## 文档节选

病毒滴度检测——慢病毒

细胞准备

将生长状态良好的293T细胞消化计数后稀释至 1x10⁵/mL, 加入 96 孔板，100 μL/孔，为每个病毒准备 6 个孔。放入 37°C ，5 % CO₂  培养箱中培养。

慢病毒滴度检测采用稀释计数测定法

滴度单位：TU/mL，指每毫升中含有的具有生物活性的病毒颗粒数。「TU」为「transducing units」的缩写，中文为「转导单位」，表示可以感染并进入到靶细胞中的病毒基因组数。

1. 加病毒

第二天，准备6个1.5 mL EP管，第一个EP管中加入10 μL病毒原液，然后做3倍梯度稀释，共6个稀释度。

2. 追加培养液

第三天，有需要加puromycin筛选的孔，先吸去100 μL含病毒培养基，加入100 μL 含1.5 μg/mL puromycin的10 % FBS完全培养基。

## 任务要求
1. 根据上面的慢病毒滴度检测说明回答：
(a) 293T细胞消化计数后要稀释到什么浓度？
(b) 「TU」是哪个英文词组的缩写？
(c) 第三天加入的完全培养基中，puromycin的浓度是多少？
2. 能否从上面慢病毒滴度检测说明的最后一句之后接着续写下去？

## 所给条目

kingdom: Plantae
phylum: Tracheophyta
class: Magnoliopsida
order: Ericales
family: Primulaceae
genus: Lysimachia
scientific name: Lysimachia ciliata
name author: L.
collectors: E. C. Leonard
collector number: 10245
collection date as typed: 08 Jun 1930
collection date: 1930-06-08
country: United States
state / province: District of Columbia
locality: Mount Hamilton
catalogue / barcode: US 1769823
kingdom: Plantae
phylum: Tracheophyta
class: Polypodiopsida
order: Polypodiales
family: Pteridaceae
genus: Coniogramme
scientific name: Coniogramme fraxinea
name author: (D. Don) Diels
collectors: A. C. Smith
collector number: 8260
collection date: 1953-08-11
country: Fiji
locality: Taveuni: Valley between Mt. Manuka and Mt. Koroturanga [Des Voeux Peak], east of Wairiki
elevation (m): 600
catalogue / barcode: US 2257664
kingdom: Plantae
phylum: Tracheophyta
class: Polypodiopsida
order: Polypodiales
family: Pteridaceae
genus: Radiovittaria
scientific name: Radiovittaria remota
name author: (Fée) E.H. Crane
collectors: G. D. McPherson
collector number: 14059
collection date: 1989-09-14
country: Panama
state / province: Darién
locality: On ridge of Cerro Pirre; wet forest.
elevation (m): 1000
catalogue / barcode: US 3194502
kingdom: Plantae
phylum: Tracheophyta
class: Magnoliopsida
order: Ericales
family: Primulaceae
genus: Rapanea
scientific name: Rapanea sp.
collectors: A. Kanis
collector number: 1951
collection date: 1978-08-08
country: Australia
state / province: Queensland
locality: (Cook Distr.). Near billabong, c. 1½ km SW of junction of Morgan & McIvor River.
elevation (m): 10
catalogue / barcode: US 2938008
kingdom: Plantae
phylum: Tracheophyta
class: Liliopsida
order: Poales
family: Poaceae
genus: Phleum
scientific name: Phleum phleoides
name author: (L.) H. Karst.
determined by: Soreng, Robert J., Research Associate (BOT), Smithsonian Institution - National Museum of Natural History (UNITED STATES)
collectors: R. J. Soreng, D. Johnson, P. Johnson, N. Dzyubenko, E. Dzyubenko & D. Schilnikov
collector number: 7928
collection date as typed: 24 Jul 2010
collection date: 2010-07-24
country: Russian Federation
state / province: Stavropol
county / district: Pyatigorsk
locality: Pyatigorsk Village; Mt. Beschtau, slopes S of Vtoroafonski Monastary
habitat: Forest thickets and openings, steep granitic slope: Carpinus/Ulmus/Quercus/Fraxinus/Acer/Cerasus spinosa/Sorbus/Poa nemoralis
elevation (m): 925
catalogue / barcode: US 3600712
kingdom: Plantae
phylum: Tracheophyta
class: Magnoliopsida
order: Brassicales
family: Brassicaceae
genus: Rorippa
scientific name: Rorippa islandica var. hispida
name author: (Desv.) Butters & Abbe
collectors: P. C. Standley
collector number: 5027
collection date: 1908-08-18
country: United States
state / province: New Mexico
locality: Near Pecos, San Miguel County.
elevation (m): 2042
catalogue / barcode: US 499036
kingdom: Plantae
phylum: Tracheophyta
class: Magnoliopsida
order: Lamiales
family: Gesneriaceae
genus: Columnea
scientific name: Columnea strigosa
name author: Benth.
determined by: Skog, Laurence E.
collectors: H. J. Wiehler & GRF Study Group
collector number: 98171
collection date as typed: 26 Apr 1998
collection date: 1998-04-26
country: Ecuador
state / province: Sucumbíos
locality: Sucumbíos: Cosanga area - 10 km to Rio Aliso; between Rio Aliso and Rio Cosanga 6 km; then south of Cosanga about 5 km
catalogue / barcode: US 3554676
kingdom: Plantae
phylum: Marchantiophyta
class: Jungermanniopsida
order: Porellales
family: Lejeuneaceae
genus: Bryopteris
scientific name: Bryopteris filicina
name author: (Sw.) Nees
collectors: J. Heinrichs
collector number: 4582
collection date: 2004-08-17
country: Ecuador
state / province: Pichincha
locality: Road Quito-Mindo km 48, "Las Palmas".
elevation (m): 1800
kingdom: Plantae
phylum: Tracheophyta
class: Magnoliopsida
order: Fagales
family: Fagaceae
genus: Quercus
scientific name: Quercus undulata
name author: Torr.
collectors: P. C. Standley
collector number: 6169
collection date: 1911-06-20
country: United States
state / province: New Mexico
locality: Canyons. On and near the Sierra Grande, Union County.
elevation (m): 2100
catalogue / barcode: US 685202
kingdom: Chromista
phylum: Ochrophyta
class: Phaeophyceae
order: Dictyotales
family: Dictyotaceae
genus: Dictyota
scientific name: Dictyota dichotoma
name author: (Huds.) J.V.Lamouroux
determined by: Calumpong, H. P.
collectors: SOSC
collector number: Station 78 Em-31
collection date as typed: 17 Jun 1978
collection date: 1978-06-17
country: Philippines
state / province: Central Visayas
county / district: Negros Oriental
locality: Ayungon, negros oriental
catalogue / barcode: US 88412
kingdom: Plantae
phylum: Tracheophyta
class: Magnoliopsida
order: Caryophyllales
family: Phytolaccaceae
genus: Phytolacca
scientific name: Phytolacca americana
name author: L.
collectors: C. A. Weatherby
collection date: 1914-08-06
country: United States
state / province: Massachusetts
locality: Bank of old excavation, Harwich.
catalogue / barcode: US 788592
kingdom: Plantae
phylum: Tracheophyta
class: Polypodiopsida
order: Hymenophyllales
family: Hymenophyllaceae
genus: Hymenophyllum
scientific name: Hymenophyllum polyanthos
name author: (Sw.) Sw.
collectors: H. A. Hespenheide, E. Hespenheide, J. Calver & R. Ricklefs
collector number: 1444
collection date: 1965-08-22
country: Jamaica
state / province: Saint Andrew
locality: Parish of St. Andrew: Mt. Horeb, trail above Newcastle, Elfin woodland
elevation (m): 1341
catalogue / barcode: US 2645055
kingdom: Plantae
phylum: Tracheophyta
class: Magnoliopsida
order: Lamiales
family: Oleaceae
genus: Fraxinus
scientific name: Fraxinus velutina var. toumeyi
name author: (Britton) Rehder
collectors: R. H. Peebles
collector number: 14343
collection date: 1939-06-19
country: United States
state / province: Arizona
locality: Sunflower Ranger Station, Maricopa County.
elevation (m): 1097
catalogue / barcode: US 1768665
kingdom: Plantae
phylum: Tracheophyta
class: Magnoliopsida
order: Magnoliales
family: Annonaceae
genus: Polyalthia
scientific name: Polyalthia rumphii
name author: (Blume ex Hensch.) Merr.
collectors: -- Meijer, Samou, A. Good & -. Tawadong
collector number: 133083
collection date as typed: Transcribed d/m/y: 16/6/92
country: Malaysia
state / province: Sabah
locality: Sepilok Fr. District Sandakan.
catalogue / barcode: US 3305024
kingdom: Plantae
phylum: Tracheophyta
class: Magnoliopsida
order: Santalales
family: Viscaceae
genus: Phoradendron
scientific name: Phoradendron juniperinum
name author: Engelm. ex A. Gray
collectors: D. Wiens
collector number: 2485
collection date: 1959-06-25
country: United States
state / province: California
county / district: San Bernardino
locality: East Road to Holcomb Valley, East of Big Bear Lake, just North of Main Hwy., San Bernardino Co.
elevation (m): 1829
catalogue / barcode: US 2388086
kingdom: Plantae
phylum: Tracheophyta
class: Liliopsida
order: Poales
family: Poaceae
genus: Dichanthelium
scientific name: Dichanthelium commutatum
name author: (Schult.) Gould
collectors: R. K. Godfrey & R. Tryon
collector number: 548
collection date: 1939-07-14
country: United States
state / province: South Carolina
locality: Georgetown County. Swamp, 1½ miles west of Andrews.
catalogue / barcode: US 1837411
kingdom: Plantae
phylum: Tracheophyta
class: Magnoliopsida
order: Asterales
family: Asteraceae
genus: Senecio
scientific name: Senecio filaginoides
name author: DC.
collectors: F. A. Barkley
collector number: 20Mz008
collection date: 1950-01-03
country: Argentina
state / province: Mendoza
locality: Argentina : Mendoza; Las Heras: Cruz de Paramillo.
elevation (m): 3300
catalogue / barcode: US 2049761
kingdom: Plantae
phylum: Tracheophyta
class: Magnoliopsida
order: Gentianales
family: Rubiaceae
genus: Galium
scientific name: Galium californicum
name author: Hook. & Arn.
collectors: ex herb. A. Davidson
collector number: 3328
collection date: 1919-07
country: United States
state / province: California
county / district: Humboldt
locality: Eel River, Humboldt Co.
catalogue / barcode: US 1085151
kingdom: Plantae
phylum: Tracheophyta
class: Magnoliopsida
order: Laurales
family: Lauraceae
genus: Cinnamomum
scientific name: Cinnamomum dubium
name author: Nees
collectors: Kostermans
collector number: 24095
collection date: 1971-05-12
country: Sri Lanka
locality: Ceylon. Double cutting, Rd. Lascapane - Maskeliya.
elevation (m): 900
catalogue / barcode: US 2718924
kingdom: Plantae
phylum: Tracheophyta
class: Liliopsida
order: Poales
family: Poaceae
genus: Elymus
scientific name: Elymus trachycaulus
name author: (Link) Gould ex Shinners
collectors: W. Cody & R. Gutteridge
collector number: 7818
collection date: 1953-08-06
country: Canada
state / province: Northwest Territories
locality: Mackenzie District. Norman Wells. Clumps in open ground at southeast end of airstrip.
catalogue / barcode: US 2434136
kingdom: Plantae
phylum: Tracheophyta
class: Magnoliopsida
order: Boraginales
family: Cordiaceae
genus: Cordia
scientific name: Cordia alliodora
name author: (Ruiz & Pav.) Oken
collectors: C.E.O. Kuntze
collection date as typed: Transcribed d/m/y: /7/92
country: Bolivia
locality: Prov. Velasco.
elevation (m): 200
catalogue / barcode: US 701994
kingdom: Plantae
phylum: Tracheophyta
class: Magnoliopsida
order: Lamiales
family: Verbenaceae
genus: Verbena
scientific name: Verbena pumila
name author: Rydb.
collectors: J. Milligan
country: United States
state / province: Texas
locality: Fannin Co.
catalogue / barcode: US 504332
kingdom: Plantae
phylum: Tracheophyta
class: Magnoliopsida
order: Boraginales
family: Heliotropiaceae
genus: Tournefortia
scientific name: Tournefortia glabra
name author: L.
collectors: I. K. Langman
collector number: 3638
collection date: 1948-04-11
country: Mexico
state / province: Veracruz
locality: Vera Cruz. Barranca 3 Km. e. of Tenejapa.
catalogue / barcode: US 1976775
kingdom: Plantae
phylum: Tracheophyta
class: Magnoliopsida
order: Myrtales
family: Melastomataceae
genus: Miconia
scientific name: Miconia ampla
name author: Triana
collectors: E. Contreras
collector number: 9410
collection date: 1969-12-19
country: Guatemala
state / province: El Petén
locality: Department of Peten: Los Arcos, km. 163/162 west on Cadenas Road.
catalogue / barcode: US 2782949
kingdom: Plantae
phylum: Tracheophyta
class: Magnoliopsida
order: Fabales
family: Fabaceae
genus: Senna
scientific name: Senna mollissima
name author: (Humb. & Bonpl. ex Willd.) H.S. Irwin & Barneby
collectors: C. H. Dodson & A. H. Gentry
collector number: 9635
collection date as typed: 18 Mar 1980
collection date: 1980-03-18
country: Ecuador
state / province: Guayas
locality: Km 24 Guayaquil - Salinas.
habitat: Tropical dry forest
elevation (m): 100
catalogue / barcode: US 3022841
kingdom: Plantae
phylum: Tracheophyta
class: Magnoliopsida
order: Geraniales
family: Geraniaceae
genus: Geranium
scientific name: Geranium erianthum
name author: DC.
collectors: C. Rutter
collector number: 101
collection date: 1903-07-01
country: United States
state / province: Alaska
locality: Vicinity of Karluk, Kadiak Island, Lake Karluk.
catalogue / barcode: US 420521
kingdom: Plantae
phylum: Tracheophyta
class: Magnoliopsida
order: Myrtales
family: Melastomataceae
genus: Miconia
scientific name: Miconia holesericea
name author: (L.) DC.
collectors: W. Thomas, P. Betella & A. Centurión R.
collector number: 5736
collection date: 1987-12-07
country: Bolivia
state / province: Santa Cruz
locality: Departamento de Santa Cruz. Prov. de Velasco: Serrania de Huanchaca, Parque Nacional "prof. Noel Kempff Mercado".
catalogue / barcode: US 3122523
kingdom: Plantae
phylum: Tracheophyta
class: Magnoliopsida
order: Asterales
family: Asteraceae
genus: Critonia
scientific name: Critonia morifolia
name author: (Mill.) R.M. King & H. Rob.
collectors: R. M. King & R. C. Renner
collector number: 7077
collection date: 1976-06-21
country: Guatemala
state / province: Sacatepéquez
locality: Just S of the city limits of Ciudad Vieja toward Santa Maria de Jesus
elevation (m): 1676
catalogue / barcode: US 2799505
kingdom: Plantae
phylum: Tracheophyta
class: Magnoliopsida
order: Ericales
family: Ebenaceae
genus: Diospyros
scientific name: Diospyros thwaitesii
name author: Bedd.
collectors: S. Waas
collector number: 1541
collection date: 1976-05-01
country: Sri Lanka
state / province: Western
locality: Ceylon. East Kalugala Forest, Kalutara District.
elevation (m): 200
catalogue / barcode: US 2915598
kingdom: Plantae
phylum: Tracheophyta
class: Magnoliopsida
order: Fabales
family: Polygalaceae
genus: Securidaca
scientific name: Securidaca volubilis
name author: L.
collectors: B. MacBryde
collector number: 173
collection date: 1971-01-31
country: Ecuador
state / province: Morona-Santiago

## 各题答案
1.
(a) 1x10⁵/mL
(b) transducing units
(c) 1.5 μg/mL

2.
3. 观察结果并计算滴度

第五天，在荧光显微镜下观察结果，在观察结果前6 h需更换新鲜10 % FBS完全培养基，从孔中吸出80 μL培养基，然后加入80 μL新鲜10 % FBS完全培养基，放入37°C ，5 % CO₂  培养箱中培养。6 h后荧光显微镜下观察结果，荧光或活细胞百分比在10~50 % 的孔计算病毒滴度。

滴度（TU/mL）= 细胞数×阳性克隆百分比×MOI（1）×病毒稀释倍数×10³ TU/mL

Q: protocol 中使用抗生素筛选法计算滴度需要注意什么？

A：抗生素浓度需要预先做实验摸好浓度，选择最低的能够 100% 杀光所有细胞的浓度。对于常见的 Puromycin 来说，测量的时间点是加药 2-3 天后，Hygromycin 是加药 4-5 天后。

 

Q：稀释计数测定法与 PCR 法测定病毒核酸量，ELISA 法测定病毒外壳蛋白量最大的区别在于？

A:后两种方法没有考虑慢病毒的活性，死病毒会一并被测出来。

 

Q：抗生素筛选法和荧光报告基因法有很大的区别吗？

A：从原理上来说，两种方法并没有本质上的区别：它们都是计算阳性细胞的比例，从而换算原始的病毒活性滴度。但是，若细胞培养的时间较长，阳性细胞比例的变异度就会增大。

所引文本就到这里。